June 15, 2012 at 8:20 am
I am normally on the OLTP side of things but I am wanting to learn the new BI features of SQL Server 2012. What are typical recommendations for setting up a DW in 2012? For instance, are you planning on using both AlwaysOn to create a read-only copy for OLTP reporting and then also creating a DW in SSAS? Or if you do a DW, do you skip the AlwaysOn OLTP reporting and only use SSAS?
When using the new Tabular data model in SSAS, can you report directly off of OLTP tables? Or is the recommendation to get the data into a DW format similar to how AdventureWorks is translated to AdventureWorksDW? If you need to get into a DW format, are you using CDC via SSIS?
I have been playing with the new Tabular model/PowerView functionality (great live demos are here http://www.microsoft.com/sqlserver/en/us/learning-center/virtual-labs.aspx ) and am rather impressed.
June 15, 2012 at 2:39 pm
Shoot can someone move this to the strategies and ideas BI section?
June 17, 2012 at 1:43 pm
Here is a good place to start to get some idea of what Microsoft set forth as documented Best Practices when it comes to setting up a DW. It talks about CDC, SSIS, PowerPivot and other topics you raised so I think it may answer a lot of your questions, or at least give you somewhat of a background to begin some proof-of-concept work.

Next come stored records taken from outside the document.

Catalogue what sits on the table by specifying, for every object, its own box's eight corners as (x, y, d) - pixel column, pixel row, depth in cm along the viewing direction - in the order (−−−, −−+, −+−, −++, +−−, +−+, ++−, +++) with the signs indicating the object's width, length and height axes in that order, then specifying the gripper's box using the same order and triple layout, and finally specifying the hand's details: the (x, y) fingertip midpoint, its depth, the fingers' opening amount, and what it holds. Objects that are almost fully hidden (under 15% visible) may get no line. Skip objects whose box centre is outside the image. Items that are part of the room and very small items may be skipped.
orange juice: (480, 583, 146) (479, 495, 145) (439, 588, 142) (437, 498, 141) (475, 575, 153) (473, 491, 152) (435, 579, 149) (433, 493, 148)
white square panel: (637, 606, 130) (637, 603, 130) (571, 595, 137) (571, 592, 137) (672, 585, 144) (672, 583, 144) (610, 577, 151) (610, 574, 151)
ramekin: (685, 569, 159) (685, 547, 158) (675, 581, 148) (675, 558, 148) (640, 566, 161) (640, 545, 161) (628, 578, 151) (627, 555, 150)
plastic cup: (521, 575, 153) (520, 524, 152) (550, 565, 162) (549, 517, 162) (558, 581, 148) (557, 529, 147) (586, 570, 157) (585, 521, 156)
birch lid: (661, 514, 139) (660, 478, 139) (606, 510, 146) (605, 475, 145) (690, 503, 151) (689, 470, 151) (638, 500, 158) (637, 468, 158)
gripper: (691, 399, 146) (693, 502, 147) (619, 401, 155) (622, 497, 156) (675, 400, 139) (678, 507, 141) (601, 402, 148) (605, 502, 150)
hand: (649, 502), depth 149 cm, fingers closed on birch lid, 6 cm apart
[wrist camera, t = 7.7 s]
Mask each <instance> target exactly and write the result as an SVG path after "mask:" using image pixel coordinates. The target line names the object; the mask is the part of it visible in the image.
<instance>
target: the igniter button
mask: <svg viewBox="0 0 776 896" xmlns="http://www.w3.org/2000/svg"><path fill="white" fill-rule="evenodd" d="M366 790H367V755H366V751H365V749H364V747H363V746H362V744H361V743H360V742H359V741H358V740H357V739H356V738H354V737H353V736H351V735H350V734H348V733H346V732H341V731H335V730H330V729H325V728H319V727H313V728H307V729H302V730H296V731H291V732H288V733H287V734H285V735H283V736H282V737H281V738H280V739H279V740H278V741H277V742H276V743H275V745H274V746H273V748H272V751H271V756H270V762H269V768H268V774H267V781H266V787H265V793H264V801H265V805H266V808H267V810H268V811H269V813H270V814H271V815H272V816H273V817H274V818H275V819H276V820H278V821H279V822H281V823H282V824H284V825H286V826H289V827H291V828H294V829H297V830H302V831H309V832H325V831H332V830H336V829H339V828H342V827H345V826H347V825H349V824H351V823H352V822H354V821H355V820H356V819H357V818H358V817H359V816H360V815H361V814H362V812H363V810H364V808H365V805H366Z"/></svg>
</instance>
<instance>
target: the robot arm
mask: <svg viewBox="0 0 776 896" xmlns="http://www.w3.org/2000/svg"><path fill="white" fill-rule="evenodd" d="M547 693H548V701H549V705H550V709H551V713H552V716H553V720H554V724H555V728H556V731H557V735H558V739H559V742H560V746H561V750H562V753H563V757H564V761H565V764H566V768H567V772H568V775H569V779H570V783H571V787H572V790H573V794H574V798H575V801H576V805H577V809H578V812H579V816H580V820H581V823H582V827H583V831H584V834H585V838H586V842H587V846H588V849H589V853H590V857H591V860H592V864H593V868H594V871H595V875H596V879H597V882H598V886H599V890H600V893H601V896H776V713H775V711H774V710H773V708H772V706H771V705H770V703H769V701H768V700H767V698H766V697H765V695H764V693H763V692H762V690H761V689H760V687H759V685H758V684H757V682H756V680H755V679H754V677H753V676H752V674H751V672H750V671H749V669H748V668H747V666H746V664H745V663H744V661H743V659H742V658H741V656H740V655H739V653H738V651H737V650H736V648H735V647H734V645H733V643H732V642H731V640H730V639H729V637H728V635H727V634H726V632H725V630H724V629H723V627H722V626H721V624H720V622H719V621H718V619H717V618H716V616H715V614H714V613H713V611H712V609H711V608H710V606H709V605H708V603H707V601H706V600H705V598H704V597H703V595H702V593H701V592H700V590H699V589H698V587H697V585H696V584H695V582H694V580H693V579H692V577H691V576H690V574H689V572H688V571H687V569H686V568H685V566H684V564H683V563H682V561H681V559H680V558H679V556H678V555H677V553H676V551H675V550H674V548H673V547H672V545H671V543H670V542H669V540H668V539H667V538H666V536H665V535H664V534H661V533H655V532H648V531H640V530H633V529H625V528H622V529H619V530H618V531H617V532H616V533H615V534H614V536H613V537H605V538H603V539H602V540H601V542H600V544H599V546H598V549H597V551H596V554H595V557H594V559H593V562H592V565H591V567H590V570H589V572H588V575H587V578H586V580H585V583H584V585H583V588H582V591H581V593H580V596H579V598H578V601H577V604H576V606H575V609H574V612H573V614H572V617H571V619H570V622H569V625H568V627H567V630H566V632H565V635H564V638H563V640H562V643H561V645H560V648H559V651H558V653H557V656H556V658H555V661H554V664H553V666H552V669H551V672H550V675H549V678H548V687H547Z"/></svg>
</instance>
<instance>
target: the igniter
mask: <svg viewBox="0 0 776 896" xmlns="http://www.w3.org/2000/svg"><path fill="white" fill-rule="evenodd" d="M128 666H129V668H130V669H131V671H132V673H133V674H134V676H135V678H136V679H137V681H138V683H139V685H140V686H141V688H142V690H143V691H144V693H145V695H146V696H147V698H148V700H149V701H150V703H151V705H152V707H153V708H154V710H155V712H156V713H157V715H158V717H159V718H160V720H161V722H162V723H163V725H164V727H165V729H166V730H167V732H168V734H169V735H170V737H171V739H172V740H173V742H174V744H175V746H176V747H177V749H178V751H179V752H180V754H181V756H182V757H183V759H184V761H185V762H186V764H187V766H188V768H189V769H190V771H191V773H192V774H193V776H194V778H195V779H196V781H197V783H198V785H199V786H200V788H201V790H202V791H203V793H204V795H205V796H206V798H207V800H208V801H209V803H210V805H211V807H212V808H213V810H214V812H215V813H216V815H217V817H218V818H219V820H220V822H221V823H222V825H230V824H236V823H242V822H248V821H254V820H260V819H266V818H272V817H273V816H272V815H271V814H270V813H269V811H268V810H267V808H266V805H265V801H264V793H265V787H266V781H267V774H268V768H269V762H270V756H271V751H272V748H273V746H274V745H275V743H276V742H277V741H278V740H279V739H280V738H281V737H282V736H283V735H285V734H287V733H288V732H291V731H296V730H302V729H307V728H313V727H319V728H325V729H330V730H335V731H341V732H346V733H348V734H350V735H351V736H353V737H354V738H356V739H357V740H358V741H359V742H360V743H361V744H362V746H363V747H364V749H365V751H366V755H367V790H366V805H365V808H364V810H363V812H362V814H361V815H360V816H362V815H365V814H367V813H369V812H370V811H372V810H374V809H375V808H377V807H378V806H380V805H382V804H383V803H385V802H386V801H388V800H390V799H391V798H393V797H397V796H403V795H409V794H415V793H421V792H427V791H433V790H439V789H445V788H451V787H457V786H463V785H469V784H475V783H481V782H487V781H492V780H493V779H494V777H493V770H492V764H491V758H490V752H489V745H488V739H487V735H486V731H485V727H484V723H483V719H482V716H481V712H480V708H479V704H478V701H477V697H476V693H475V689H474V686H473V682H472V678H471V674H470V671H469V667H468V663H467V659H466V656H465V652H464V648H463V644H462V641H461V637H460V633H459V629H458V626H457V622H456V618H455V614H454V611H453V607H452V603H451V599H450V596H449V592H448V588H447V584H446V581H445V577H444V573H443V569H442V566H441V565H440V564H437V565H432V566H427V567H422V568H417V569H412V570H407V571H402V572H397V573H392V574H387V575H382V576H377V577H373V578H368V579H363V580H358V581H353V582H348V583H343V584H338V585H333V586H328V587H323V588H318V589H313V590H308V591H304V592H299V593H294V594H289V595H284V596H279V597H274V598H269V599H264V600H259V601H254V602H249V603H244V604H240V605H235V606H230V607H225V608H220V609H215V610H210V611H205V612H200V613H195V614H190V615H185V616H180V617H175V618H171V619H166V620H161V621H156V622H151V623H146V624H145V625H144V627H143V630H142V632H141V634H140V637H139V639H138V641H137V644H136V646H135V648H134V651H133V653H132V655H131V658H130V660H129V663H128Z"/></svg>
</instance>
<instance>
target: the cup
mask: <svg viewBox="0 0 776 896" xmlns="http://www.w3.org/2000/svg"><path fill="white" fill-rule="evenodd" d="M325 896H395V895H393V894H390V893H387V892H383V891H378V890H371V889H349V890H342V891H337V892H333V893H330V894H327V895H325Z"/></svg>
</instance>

The document is for Microsoft for SQL Server 2008 R2. I do not see that one has been produced specific to SQL Server 2012, however the majority of the concepts will still pertain to the newer version:
Best Practices for Data Warehousing with SQL Server 2008 R2
There are no special teachers of virtue, because virtue is taught by the whole community.
--Plato
June 18, 2012 at 6:42 pm
JJ-469859 (6/15/2012)
... are you planning on using both AlwaysOn to create a read-only copy for OLTP reporting and then also creating a DW in SSAS? Or if you do a DW, do you skip the AlwaysOn OLTP reporting and only use SSAS?When using the new Tabular data model in SSAS, can you report directly off of OLTP tables? Or is the recommendation to get the data into a DW format similar to how AdventureWorks is translated to AdventureWorksDW? If you need to get into a DW format, are you using CDC via SSIS?
.
Thanks for the link to that doc, interesting read but be careful given it comes from the vendor.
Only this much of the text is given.